Linus Pauling: There is another aspect of the theory of valence that I should mention now, and this is one that has been understood, at
any rate understood to the extent that we shall discuss now, only during the last few years. This is the matter of metallic
valence.
What is it? What is the nature of the forces that hold the copper atoms together in the metal copper, in the crystal of copper?
Well, let us consider copper. I think that I would prefer to consider aluminum. Let us consider the metal aluminum. It
has the same structure as copper – cubic closest packing as shown here. Each atom of aluminum has, each atom of aluminum
here is surrounded by twelve neighbors that are equally distant from it; six in this layer, three in the layer behind, three
in the layer in front.
Now, aluminum has atomic number thirteen. It has three electrons outside of the neon shell, plenty of orbitals, four orbitals
in the argon shell, so that we would expect it to form three covalent bonds using its three electrons. In order that it be
bonded equally to twelve neighbors, we may describe the three bonds as resonating among the twelve structures and holding
the aluminum atoms together.
The same sort of resonance of covalent bonds among a large number of alternative positions occurs in other elements. For
example, in the metals potassium, calcium, scandium, titanium, vanadium, chromium, the properties of these metals correspond
nicely to the idea that we have one, two, three, four, five, six electrons, six bonds formed by each atom and resonating around
the positions connecting the atom with the neighboring atoms. The malleability and ductility can be understood in terms of
this resonance, also the property of electric conduction, the ability of the metal to conduct the electric current. I may
mention that there are two kinds, or two common kinds, of closest packing of spheres that are represented by the metals.
In, this is cubic closest packing, analogous to this structure, along a three-fold axis of the structure, there is repetition
after three layers. There are two alternative ways of placing any layer above the layer beneath it: this way, or this way.
In cubic closest packing, these layers, these ways, repeat so as to give repetition after three layers, in hexagonal closest
packing, there is repetition after two layers. This gives a hexagonal crystal. Magnesium and many other metals have this
structure.
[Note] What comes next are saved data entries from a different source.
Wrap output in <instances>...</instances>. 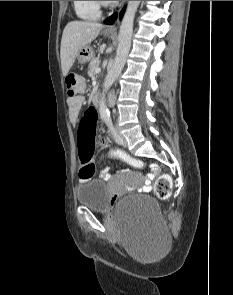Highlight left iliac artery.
Segmentation results:
<instances>
[{
	"label": "left iliac artery",
	"instance_id": "44dca946",
	"mask_svg": "<svg viewBox=\"0 0 233 295\" xmlns=\"http://www.w3.org/2000/svg\"><path fill=\"white\" fill-rule=\"evenodd\" d=\"M105 122L108 125V127L110 128V130H111V132H112V134L114 136L115 141L118 144H120V142H121L120 137H119V135L117 134V132L113 128V125H112V122H111V118L110 117L105 118Z\"/></svg>",
	"mask_w": 233,
	"mask_h": 295
}]
</instances>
Aluminum, copper, silver, gold, many other metals have this structure, cubic closest packing.
I think that it is interesting that in 1890, many years before x-ray diffraction was discovered, the English amateur scientist,
William Barlow, had assigned this hexagonal, closest packed structure to magnesium on the basis of the knowledge that magnesium
crystallizes at hexagonal crystals, with the right, with a certain dis-, ratio, this distance to this in the crystal, and
had assigned cubic closest packing to aluminum, copper, silver, gold, and other metals. In fact, he had assigned the sodium
chloride structure to sodium chloride and other alkali halogenides, the cesium chloride structure to cesium chloride, the
sphalerite structure to the cubic form of zinc sulfide, the wortzite structure to the hexagonal form of zinc sulfide, the
fluorite structure to fluorite, CaF2, and he was right on all of these assignments. He wasn’t, wasn’t sure, of course, that he was right, but it has turned out
that his ideas about closest packing of spheres and so on were right and permitted him to find the correct structures.